Dacryodes costata (Benn.) H.J. Lam, Ann. Jard. Bot. Btzg. 42 (1932)

Latin for 'with clear veins', referring to the venation of the leaves.

Synonyms
Canarium costatum Ridl.
Santiria costata Benn. in Hook.f.

Diagnostics
Mid-canopy tree up to 40 m tall and 72 cm dbh. Leaves alternate, compound, penni-veined, conspicuously thickened petiole base and tips, petiole hairy. Flowers ca. 5 mm in diameter, yellowish, placed in panicles. Fruits ca. 15 mm long, yellow-orange, fleshy drupe.

Description
Tree 20-30(-40) m by 20-100 cm, rarely with small buttresses. Branchlets c. 0.5 cm thick, minutely pubescent; pith without vascular strands. Leaves (1-)2(-4)-jugate, more or less densely pubescent except the upper surface of the leaflets. Petioles 1-5(-6.5) cm, much flattened at base, pith with few vascular strands. Leaflets broadly elliptic to oblong, 3-16 by 1.5-7.5 cm, rigid, chartaceous to subcoriaceous, underneath more or less woolly pubescent on midrib and nerves, glabrescent; base hardly oblique, broadly cuneate to rounded; apex abruptly, shortly, and bluntly acuminate; nervation prominent beneath, nerves 6-13 pairs (angle c. 60 degrees, at the base up to 90 degrees), strongly curved, not arching except some apical ones. Panicles terminal and often in the uppermost leaf-axils, usually branched from the base, densely woolly pubescent, flowers in clusters; male ones 6.5-30 cm, much branched, branches spreading, up to 12 cm; female ones 4-21 cm, narrowly paniculate to subracemose, branches up to 4 cm. Flowers small, slightly pubescent. Calyx 0.5-1 mm high. Petals glabrous. Filaments free from the disk. Disk annular to 6-lobed, thick. Pistil in male flowers very reduced. Infructescences densely woolly pubescent. Fruits ovoid, hardly or not oblique, 12-19 by 8-12 mm, rounded at the base, more or less obtusely acute at the apex; wall of the pyrene rather thick and hard. Cotyledons folded, 3-lobed. [from Flora Malesiana]

Ecology
In undisturbed mixed dipterocarp forests up to 700 m altitude.

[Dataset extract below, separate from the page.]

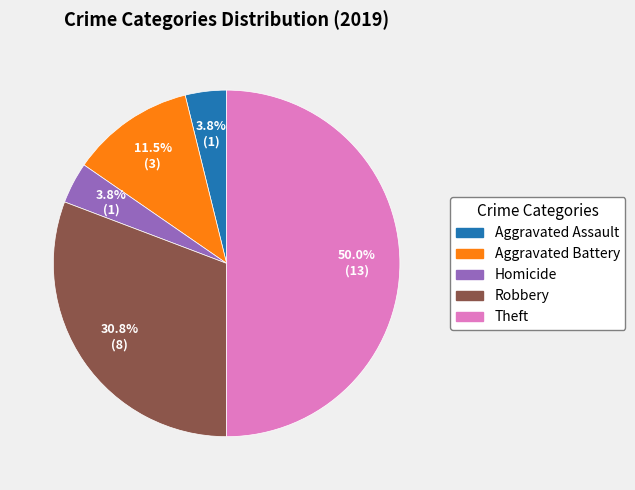

Count the number of slices in the pie.

5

Usually on hillsides and ridges with sandy soils.

Uses
The timber is used for light construction, the bole for building canoes.

Distribution
Peninsular Malaysia, Sumatra, Borneo, Philippines.

Local names
Bangka: binjau, bunjau, sekibai, sudur bajan.
Biliton: berbing pinggan.
Borneo: Batu, Basi-basi, Belanak, Buah, Kedongdong, Kramu, Kumbajau, Limat, Unggit.
Malaysia: kedondong (mata-hari).
Sumatra: Kedondong besi, kening kerak, merasam pujo, rasak babi, resting, sepah (or sepat) burung, sikatjang, tjak sibui, tjetjibui.